On Poetry, Art, and Beauty

“I would define, in brief, the Poetry of words as The Rhythmical Creation of Beauty.” — The Poetic Principle

“Its sole arbiter is Taste. With the Intellect or with the Conscience, it has only collateral relations.” — The Poetic Principle

“A poem deserves its title only inasmuch as it excites, by elevating the soul.” — The Poetic Principle

“He who would structure an immortal art must lay his foundations in the deep soils of sorrow.”

“The poetic sentiment, of course, may develop itself in various modes—in Painting, in Sculpture, in Architecture, in Music.” — The Poetic Principle

“Music, when combined with a pleasurable idea, is poetry.” — The Poetic Principle

“An artist is known by what he omits.”

“There is no speedier mechanism for the death of art than the birth of a committee.”

“Melancholy is thus the most legitimate of all the poetical tones.” — The Philosophy of Composition

“The origin of poetry lies in a thirst for a wilder Beauty than Earth supplies.”

“To shape the formless into form—that is the singular joy of the creator.”

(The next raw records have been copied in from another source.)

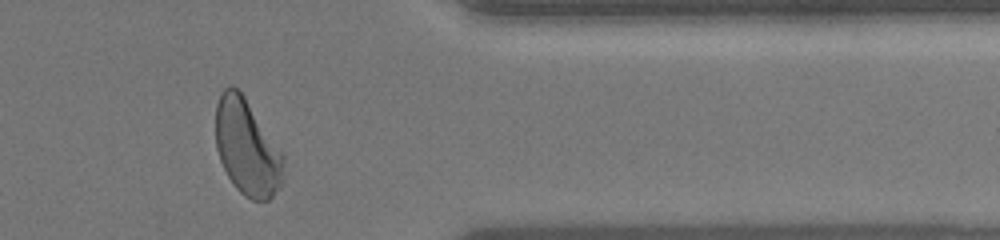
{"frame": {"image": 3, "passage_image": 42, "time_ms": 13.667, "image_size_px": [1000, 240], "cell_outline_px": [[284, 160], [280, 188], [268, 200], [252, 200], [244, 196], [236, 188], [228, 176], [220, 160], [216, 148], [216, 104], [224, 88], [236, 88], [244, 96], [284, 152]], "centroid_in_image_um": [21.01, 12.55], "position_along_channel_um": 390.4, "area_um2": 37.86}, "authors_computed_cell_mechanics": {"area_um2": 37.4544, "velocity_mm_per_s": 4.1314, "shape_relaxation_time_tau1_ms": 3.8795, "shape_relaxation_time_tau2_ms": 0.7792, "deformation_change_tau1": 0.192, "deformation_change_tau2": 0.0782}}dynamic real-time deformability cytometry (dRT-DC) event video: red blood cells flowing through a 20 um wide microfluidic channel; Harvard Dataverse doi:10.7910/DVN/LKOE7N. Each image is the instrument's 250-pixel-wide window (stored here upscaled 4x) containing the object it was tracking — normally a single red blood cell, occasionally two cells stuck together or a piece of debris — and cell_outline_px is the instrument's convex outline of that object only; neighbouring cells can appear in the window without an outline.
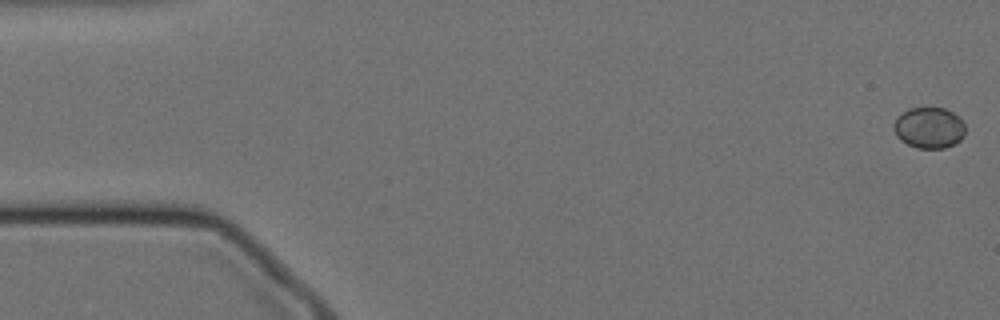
{"species": "Egyptian fruit bat (a non-hibernating species)", "species_latin": "Rousettus aegyptiacus", "temperature_condition": "cold", "stored_images_in_passage": 58, "camera_frame_rate_fps": 3000, "um_per_image_px": 0.085, "animal": {"sex": "female"}, "frame": {"image": 1, "passage_image": 1, "time_ms": 0.0, "image_size_px": [1000, 320], "cell_outline_px": [[964, 136], [956, 144], [944, 148], [916, 148], [900, 140], [896, 136], [892, 128], [892, 124], [896, 116], [908, 108], [944, 108], [952, 112], [964, 124]], "centroid_in_image_um": [78.92, 10.87], "position_along_channel_um": 6.1, "area_um2": 17.28}}
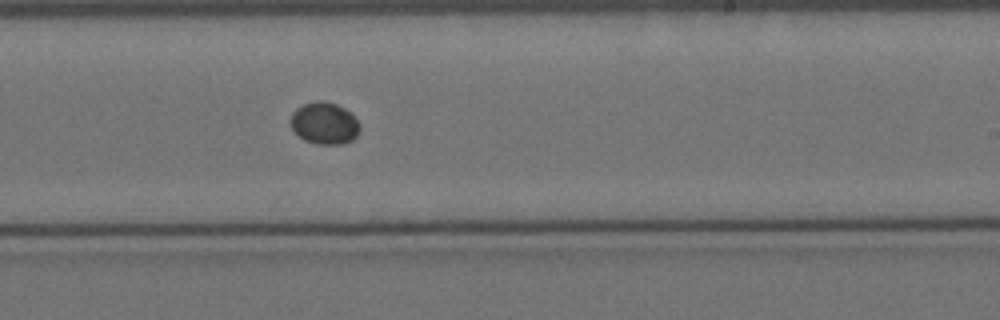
{"frame": {"image": 2, "passage_image": 34, "time_ms": 11.0, "image_size_px": [1000, 320], "cell_outline_px": [[360, 132], [352, 140], [340, 144], [316, 144], [304, 140], [292, 128], [288, 120], [292, 112], [296, 108], [304, 104], [316, 100], [324, 100], [336, 104], [344, 108], [360, 124]], "centroid_in_image_um": [27.55, 10.47], "position_along_channel_um": 261.5, "area_um2": 16.99}}
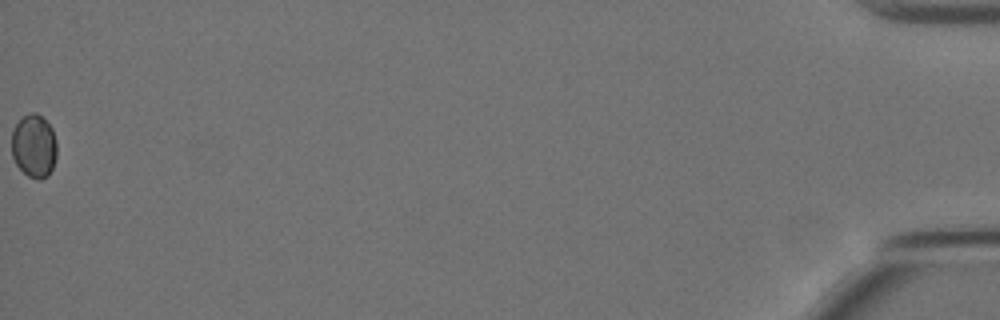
{"frame": {"image": 3, "passage_image": 58, "time_ms": 19.0, "image_size_px": [1000, 320], "cell_outline_px": [[56, 156], [52, 168], [48, 176], [40, 180], [36, 180], [28, 176], [16, 164], [12, 156], [12, 128], [28, 112], [36, 112], [52, 128], [56, 140]], "centroid_in_image_um": [2.88, 12.42], "position_along_channel_um": 432.3, "area_um2": 16.7}}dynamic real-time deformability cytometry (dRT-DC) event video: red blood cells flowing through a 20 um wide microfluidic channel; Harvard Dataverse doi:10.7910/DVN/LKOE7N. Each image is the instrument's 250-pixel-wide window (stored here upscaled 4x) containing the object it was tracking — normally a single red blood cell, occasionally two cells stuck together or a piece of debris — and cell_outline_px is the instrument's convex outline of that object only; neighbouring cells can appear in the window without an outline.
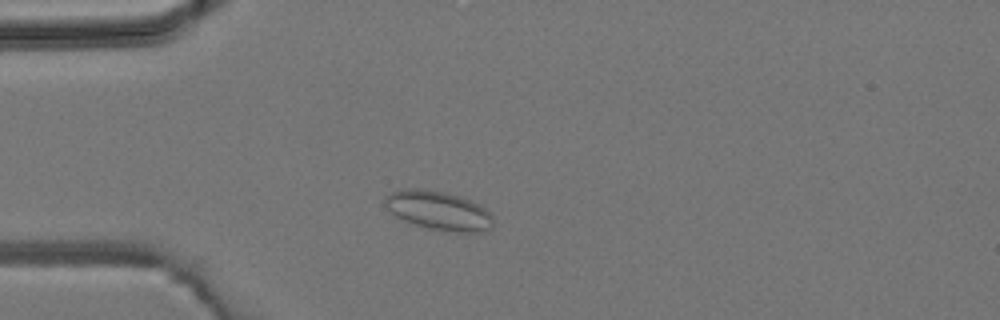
{"species": "common noctule bat (a hibernating species)", "species_latin": "Nyctalus noctula", "temperature_condition": "room temperature", "stored_images_in_passage": 40, "camera_frame_rate_fps": 3000, "um_per_image_px": 0.085, "animal": {"sex": "male", "body_mass_g": 19.2, "forearm_length_mm": 51.8}, "frame": {"image": 1, "passage_image": 7, "time_ms": 2.0, "image_size_px": [1000, 320], "cell_outline_px": [[492, 228], [484, 232], [456, 232], [428, 228], [404, 220], [396, 216], [384, 204], [384, 196], [392, 192], [404, 188], [424, 188], [444, 192], [460, 196], [472, 200], [480, 204], [492, 216]], "centroid_in_image_um": [37.29, 17.88], "position_along_channel_um": 47.7, "area_um2": 24.62}}
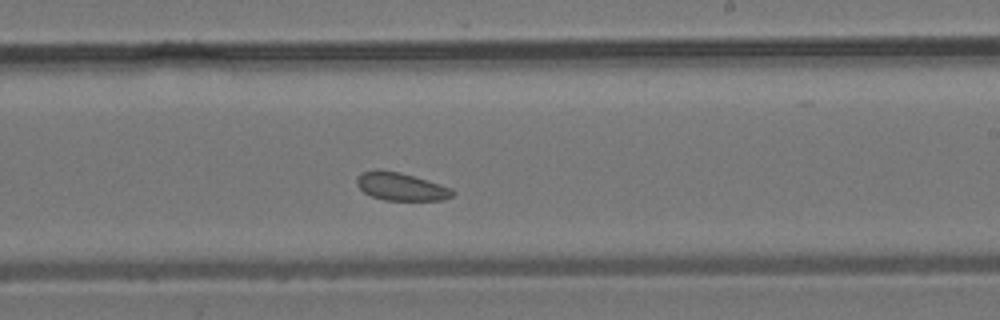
{"frame": {"image": 2, "passage_image": 22, "time_ms": 7.0, "image_size_px": [1000, 320], "cell_outline_px": [[456, 192], [452, 196], [444, 200], [384, 200], [372, 196], [364, 192], [356, 184], [356, 176], [364, 172], [376, 168], [380, 168], [400, 172], [428, 180], [452, 188]], "centroid_in_image_um": [34.08, 15.84], "position_along_channel_um": 254.9, "area_um2": 15.78}}
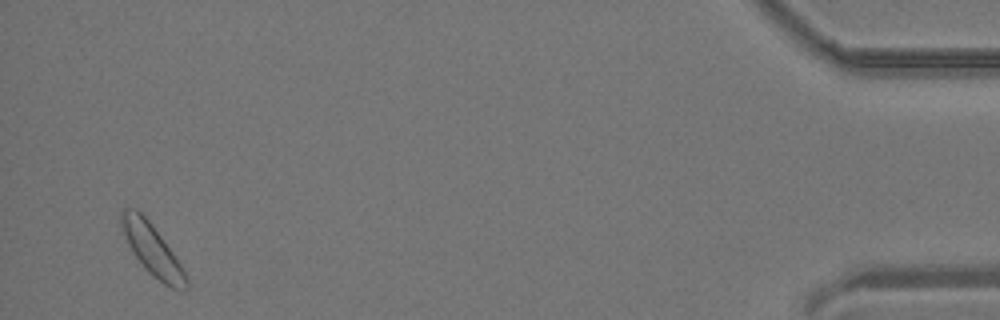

“A short poem is a brief flash of lightning; a long poem is a slow, damp fog.”

“A song is an emotional math equation.”

“In the rhythm of words lies a secret architecture.”

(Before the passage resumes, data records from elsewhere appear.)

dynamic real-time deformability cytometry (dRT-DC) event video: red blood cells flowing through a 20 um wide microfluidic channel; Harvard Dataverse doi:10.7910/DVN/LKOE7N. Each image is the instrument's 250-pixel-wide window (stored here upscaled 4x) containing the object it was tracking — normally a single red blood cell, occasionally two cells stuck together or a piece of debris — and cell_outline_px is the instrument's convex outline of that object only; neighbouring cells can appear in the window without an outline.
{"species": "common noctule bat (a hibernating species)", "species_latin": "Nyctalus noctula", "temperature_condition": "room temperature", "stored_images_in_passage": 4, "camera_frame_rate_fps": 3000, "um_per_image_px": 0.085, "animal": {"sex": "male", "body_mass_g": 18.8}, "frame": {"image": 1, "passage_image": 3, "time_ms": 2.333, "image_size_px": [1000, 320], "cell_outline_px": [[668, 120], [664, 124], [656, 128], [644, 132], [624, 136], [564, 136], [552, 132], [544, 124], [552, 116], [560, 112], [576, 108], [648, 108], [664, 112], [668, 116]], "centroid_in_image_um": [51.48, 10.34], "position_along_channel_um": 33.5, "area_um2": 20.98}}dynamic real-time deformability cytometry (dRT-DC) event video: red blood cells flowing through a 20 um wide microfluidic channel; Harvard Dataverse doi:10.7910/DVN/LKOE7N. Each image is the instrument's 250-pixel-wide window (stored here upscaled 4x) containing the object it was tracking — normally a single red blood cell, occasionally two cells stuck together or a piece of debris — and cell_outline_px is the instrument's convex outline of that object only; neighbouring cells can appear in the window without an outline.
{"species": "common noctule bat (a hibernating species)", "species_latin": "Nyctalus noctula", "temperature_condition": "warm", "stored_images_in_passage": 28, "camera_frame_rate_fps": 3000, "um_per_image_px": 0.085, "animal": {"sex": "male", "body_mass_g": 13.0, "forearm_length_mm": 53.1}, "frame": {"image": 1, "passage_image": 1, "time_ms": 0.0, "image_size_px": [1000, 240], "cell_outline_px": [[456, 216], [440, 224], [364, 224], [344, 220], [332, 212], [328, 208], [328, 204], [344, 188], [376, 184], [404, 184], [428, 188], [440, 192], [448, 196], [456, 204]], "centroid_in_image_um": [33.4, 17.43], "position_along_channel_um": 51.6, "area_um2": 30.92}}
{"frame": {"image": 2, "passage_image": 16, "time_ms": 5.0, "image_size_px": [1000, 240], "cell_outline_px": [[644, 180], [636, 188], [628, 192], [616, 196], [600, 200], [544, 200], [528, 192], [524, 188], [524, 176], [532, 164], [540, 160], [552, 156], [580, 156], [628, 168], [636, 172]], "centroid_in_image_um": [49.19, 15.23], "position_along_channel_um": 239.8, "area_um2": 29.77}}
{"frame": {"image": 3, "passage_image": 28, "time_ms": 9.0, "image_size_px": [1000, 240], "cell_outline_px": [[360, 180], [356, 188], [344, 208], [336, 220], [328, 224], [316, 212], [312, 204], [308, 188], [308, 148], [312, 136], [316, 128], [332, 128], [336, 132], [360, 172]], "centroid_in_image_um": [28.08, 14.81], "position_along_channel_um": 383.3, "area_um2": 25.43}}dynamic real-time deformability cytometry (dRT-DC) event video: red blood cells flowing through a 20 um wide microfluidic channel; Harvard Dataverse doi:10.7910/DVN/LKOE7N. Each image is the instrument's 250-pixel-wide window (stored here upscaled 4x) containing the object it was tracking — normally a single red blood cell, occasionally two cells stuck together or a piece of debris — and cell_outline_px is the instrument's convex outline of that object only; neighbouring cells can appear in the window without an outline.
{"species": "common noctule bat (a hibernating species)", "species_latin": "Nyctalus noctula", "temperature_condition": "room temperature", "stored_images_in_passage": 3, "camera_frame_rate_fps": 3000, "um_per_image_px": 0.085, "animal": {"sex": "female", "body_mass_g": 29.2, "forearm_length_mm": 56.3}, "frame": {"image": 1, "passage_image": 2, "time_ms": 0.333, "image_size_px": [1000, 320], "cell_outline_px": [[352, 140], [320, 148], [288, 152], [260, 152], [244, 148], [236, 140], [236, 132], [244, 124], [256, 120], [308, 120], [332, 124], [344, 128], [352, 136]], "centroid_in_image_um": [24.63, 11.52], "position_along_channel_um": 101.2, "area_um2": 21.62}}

“Art is the mechanism by which the soul converses with its own shadow.”

“To paint the vivid hues of a sunset requires more than sight; it requires a sympathetic ache in the chest.”

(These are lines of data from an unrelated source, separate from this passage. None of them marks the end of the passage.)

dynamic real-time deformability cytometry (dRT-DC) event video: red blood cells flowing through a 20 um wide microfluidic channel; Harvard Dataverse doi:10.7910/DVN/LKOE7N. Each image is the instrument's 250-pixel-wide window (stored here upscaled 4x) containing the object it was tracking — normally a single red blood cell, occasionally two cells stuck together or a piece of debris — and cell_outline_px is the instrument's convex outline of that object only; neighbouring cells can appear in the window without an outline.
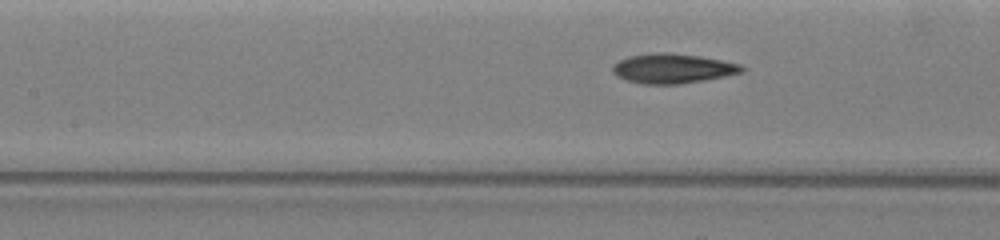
{"species": "common noctule bat (a hibernating species)", "species_latin": "Nyctalus noctula", "temperature_condition": "warm", "stored_images_in_passage": 9, "camera_frame_rate_fps": 3000, "um_per_image_px": 0.085, "animal": {"sex": "female", "body_mass_g": 19.5, "forearm_length_mm": 54.1}, "frame": {"image": 1, "passage_image": 6, "time_ms": 1.0, "image_size_px": [1000, 240], "cell_outline_px": [[744, 72], [704, 80], [680, 84], [644, 84], [628, 80], [616, 76], [612, 72], [612, 64], [628, 56], [656, 52], [664, 52], [700, 56], [740, 64], [744, 68]], "centroid_in_image_um": [57.15, 5.82], "position_along_channel_um": 150.3, "area_um2": 22.25}}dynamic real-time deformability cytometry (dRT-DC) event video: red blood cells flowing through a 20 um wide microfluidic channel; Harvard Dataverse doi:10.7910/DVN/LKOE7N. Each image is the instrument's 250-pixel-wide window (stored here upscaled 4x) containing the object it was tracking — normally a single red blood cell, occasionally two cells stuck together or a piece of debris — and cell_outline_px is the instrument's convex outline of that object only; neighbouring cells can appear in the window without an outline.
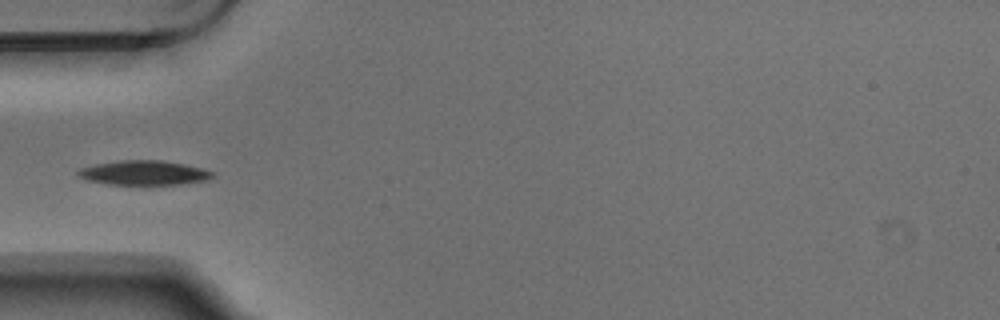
{"species": "Egyptian fruit bat (a non-hibernating species)", "species_latin": "Rousettus aegyptiacus", "temperature_condition": "warm", "stored_images_in_passage": 5, "camera_frame_rate_fps": 3000, "um_per_image_px": 0.085, "animal": {"sex": "male"}, "frame": {"image": 1, "passage_image": 5, "time_ms": 1.333, "image_size_px": [1000, 320], "cell_outline_px": [[212, 176], [208, 180], [180, 184], [108, 184], [88, 180], [76, 176], [76, 172], [80, 168], [96, 164], [120, 160], [160, 160], [184, 164], [200, 168], [212, 172]], "centroid_in_image_um": [12.18, 14.68], "position_along_channel_um": 72.8, "area_um2": 18.96}}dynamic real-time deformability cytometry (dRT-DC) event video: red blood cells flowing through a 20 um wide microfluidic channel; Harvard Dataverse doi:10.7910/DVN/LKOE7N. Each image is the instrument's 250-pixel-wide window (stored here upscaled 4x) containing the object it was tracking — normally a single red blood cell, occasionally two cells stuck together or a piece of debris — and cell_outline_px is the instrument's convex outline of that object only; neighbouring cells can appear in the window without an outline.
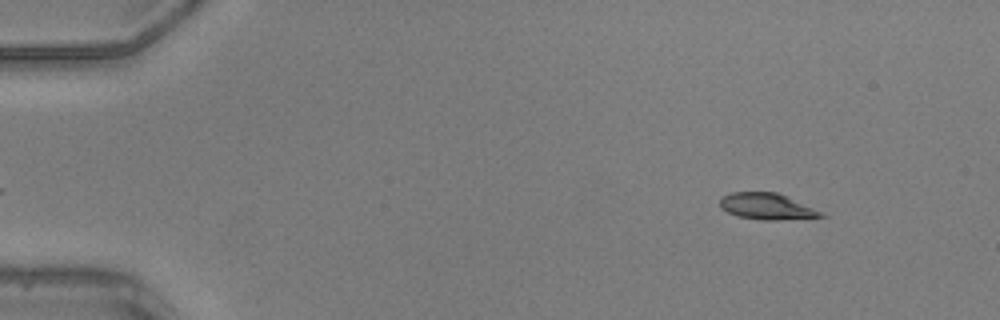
{"species": "common noctule bat (a hibernating species)", "species_latin": "Nyctalus noctula", "temperature_condition": "warm", "stored_images_in_passage": 46, "camera_frame_rate_fps": 3000, "um_per_image_px": 0.085, "animal": {"sex": "male", "body_mass_g": 20.5, "forearm_length_mm": 52.5}, "frame": {"image": 1, "passage_image": 2, "time_ms": 0.333, "image_size_px": [1000, 320], "cell_outline_px": [[828, 216], [776, 220], [764, 220], [740, 216], [728, 212], [720, 208], [720, 196], [732, 192], [776, 192], [824, 212]], "centroid_in_image_um": [65.18, 17.54], "position_along_channel_um": 19.8, "area_um2": 15.37}}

“The written word remains a monument to a fleeting thought.”

“A book is a quiet companion to a noisy mind.”

“The imagination is not a weapon, but a refuge.”

“Leave my loneliness unbroken!—quit the bust above my door!” — The Raven

The timeless quotes of Edgar Allan Poe continue to fascinate readers with their haunting charm and deep meaning. His words capture emotions, mystery, and imagination in unforgettable ways. Whether discussing love, dreams, or darkness, Poe’s quotations remain powerful reflections of human thought, inspiring generations of readers and literary enthusiasts worldwide.